How Are You Learning in 2020?
05 September, 2020

How Are You Learning in 2020?

/ 4 years ago

by Jake Lenz, President & Co-Founder, HomeField Alliance

For pretty much everyone, COVID has been not only a change in how we go about our lives, but a complete disruption in how we live them. It has been a similar story professionally for those in the sports and entertainment industry, as seasons were delayed and shifted into bubbles and teams laid off and furloughed employees. While this time has proven to be challenging and plans for the year have changed, there has also been a more positive note as of late – one that asks “How can we make the most of the situation?”

It’s a fair question when you think about how the lives of those in our industry have changed – no late nights in-venue, a commute that has pretty much been eliminated and, for some, reduced hours and workloads. What have people been doing with this time?

Some spent the first few months adjusting to the new normal, which took more energy than anything else. Some baked bread and others laced up their running shoes. Whatever it was, it felt like everyone was picking up hobbies for the first time or for the first time in a while. People were productive, flour was nowhere to be found, and you couldn’t find exercise equipment anywhere on Amazon.

Then it felt like everyone hit a wall. Whether it was not enough variation in the routine or everyone perfected their sourdough is hard to tell, but it felt like there was a dip in the novelty that came from being enclosed in the safety of our homes. Maybe it was the weight of what was going on outside of the house – whether COVID-related or the calls for social justice.

But a couple months ago, it seemed as if people were starting to get back into the swing of things. Maybe it was the middle of Summer that energized people and gave them energy back, or maybe it’s just the flow of how emotions go during a pandemic. It seemed as if MasterClass ads were back on TV (or maybe I was just noticing them again) and that LinkedIn was aflutter with content again (or I was just checking it again).

What it ultimately shows is that there’s a desire to make the most of what is going on right now. If we’re going to be stagnated or set-back in our careers during this time, then shouldn’t we take the same approach?

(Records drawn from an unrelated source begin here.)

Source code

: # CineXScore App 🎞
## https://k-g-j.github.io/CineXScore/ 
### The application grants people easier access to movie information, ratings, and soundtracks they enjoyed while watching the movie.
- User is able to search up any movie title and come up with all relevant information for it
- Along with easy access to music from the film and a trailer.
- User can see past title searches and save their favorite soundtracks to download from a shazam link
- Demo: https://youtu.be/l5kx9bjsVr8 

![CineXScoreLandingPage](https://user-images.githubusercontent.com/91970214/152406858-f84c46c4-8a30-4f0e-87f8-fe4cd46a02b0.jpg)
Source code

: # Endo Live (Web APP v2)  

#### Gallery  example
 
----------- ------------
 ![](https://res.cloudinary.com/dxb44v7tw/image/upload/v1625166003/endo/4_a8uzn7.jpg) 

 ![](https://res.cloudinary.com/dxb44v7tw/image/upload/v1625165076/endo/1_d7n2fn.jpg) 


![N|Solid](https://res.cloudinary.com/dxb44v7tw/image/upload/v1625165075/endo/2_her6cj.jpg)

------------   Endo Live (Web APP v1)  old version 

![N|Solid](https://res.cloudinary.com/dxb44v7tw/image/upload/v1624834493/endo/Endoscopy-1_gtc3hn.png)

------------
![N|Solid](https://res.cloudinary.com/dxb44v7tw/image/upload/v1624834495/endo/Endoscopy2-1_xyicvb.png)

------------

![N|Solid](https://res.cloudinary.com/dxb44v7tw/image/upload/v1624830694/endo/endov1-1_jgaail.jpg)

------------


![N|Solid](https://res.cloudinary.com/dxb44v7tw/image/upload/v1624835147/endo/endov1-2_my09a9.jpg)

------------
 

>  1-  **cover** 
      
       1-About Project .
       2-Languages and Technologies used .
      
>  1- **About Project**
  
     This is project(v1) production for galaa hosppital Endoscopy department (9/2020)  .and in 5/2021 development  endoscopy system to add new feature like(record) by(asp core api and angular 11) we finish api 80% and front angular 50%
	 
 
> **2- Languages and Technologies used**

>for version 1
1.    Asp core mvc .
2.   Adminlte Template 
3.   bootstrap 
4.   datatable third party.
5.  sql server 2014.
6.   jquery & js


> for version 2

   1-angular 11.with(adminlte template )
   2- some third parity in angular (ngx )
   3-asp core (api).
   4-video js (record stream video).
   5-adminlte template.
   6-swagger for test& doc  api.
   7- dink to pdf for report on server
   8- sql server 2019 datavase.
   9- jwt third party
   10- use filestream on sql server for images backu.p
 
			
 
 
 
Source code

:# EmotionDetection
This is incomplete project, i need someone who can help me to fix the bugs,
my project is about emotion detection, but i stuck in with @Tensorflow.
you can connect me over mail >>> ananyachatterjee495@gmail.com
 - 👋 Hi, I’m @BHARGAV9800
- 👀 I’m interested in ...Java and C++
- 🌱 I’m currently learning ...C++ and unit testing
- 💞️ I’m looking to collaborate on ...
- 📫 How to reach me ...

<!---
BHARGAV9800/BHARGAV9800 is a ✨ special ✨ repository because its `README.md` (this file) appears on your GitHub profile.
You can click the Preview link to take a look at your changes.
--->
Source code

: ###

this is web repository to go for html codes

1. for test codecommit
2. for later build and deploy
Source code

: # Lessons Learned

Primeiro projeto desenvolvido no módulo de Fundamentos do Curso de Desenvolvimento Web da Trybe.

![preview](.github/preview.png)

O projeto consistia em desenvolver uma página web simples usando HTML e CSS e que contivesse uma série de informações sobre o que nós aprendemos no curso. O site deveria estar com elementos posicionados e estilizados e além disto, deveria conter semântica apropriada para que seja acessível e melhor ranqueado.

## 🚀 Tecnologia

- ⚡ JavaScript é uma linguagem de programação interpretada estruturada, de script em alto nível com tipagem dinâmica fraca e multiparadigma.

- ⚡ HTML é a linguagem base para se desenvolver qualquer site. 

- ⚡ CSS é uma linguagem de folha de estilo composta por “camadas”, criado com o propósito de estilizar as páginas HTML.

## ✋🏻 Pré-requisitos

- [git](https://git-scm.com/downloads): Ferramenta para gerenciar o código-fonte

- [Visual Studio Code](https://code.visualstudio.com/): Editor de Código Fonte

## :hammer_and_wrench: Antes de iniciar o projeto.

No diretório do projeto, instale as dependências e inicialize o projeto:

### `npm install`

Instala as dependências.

So what (and how) can you learn? What are some inexpensive (or even free) ways to make sure that when your day goes back to normal, you’re able to apply new or developed skills? Consider some of the following as great ways to take advantage of this time:

Take online courses from a service like Coursera or MasterClass

Services like these are a great way to engage with a subject you’ve always wanted to learn about, whether it’s a new language, personal development or business skill. These programs range from $15-$79 per month depending on the service or type of specialization you’re taking.

MasterClass lets you learn from an expert in a field, such as Anna Wintour or Serena Williams, and allows you to dive into these individuals’ thought processes and approaches to their work. Coursera on the other hand consists of college and university courses, and includes curricula and programs taught by professors from accredited institutions.

Find a new mentor or mentee

Bringing a new mentor or mentee into your career does a couple of things. First, and maybe most important right now, it forces you to regularly engage with someone from outside your traditional bubble or group. While it might mean yet another Zoom call, it provides perspective from someone else dealing with COVID differently and, because of COVID, the opportunity exists for long-term mentorship, now more than ever, with most interactions still in “virtual’ mode.

Second, and still of great importance, it gives you someone to navigate alongside. It’s that simple. Having a rough day and not near your work buddy to commiserate and ask for advice? Text your mentor. Laid off and not sure where to go from here? Work with a mentor who can help keep you on track and navigate the job hunt. It’s not all that different than the way you use a mentor traditionally, but it gives you someone else in your corner when the number of people we have in arm’s reach on a daily basis has been drastically reduced.

Pick up a new book

This seems obvious, but it’s an area where people seem to either completely hit the gas pedal or slam the brakes on. If you have a bunch of books in your Amazon wish list – pick one that you think will help. Wake up 30 minutes early (probably still later than you were waking up before) and read to start or end your day.

Whatever you do, whether it’s one of the above or something we didn’t include on the list, set the intention and make it count for you. It can be hard to set time to focus on one’s self right now – a lot of days feel like just getting through them was a success – and that’s okay. Just make sure you’re feeding your mind and taking care of yourself as you would your body, heart and soul.